**WHAT YOU ARE ASKED TO DO**: In the text on diving spots, list every sea creature it says cruises around the wreck of the SS Thistlegorm.

**TEXT SHOWN**:
>>>>

From World War II shipwrecks to hallucinogenic coral formations and surreal sink holes, the world beneath the waves is a marine life fantasia and an eerie repository of history’s less than stellar moments. As with most travel hotspots, when it comes to diving adventures ‘best’ is a relative term. For some, it’s being immersed in the untold beauty of tropical waters awash with exuberant coral, goatfish, bumphead parrot fish, batfish, and anemones, for others it’s the adrenaline-infused adventure of a shark dive, the challenge of a vertical wall dive or the ethereal calm of a night dive.
Whatever it is that rocks your boat, here’s a rundown of some of the world’s epic diving spots.
Ras Mohammed National Park, Egypt
Praised by novice and veteran scuba fanatics alike, the Southern Sinai Peninsula of the Red Sea offers that perfect marriage of clear water and mile after mile of kaleidoscopic coral and dramatic rock formations which support an abundance of marine life. With water temperatures averaging 79 degrees Fahrenheit, you can shed the neoprene and explore more than twenty world-class dive sites, including a vertical wall dive at Shark Reef and World War II ship wrecks. The British transport ship, SS Thistlegorm, which was sunk in 1941, is the world’s most popular wreck dive. Star fish, barracuda, whales, and sharks cruise around rusty torpedoes and armored cars and trucks, while divers negotiate the hole blasted in the merchant ship’s flank by a German bomb.

<<<<

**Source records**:

>>>>

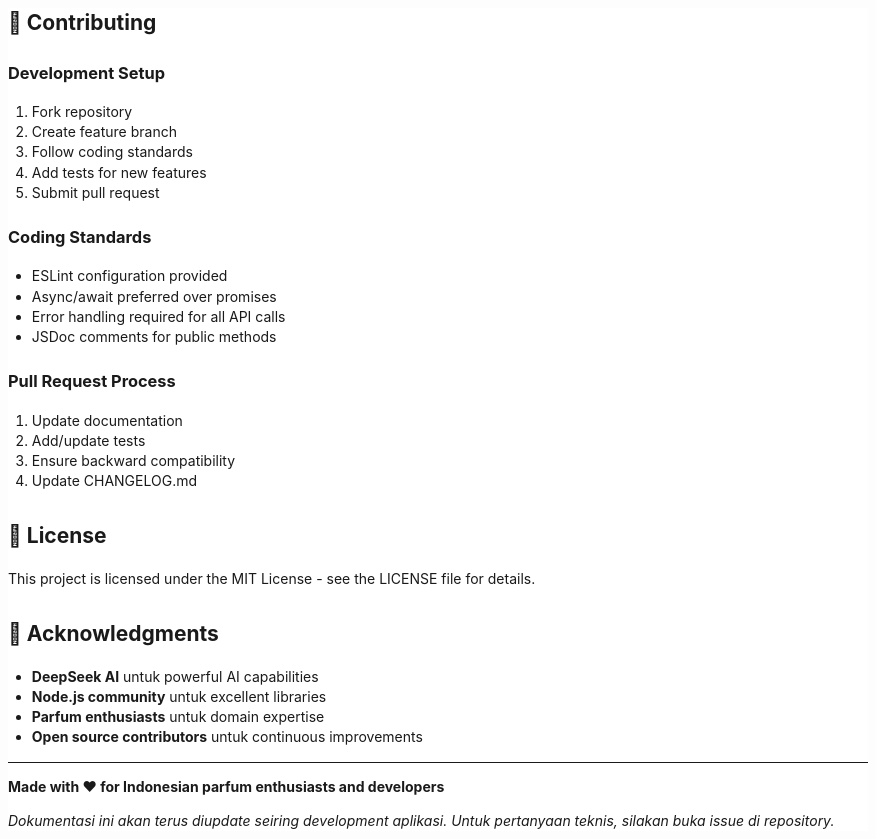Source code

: ## 🤝 Contributing

### **Development Setup**
1. Fork repository
2. Create feature branch
3. Follow coding standards
4. Add tests for new features
5. Submit pull request

### **Coding Standards**
- ESLint configuration provided
- Async/await preferred over promises
- Error handling required for all API calls
- JSDoc comments for public methods

### **Pull Request Process**
1. Update documentation
2. Add/update tests
3. Ensure backward compatibility
4. Update CHANGELOG.md

## 📄 License

This project is licensed under the MIT License - see the LICENSE file for details.

## 🙏 Acknowledgments

- **DeepSeek AI** untuk powerful AI capabilities
- **Node.js community** untuk excellent libraries
- **Parfum enthusiasts** untuk domain expertise
- **Open source contributors** untuk continuous improvements

---

**Made with ❤️ for Indonesian parfum enthusiasts and developers**

*Dokumentasi ini akan terus diupdate seiring development aplikasi. Untuk pertanyaan teknis, silakan buka issue di repository.*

<<<<

**YOUR RESPONSE**: Star fish, barracuda, whales, sharks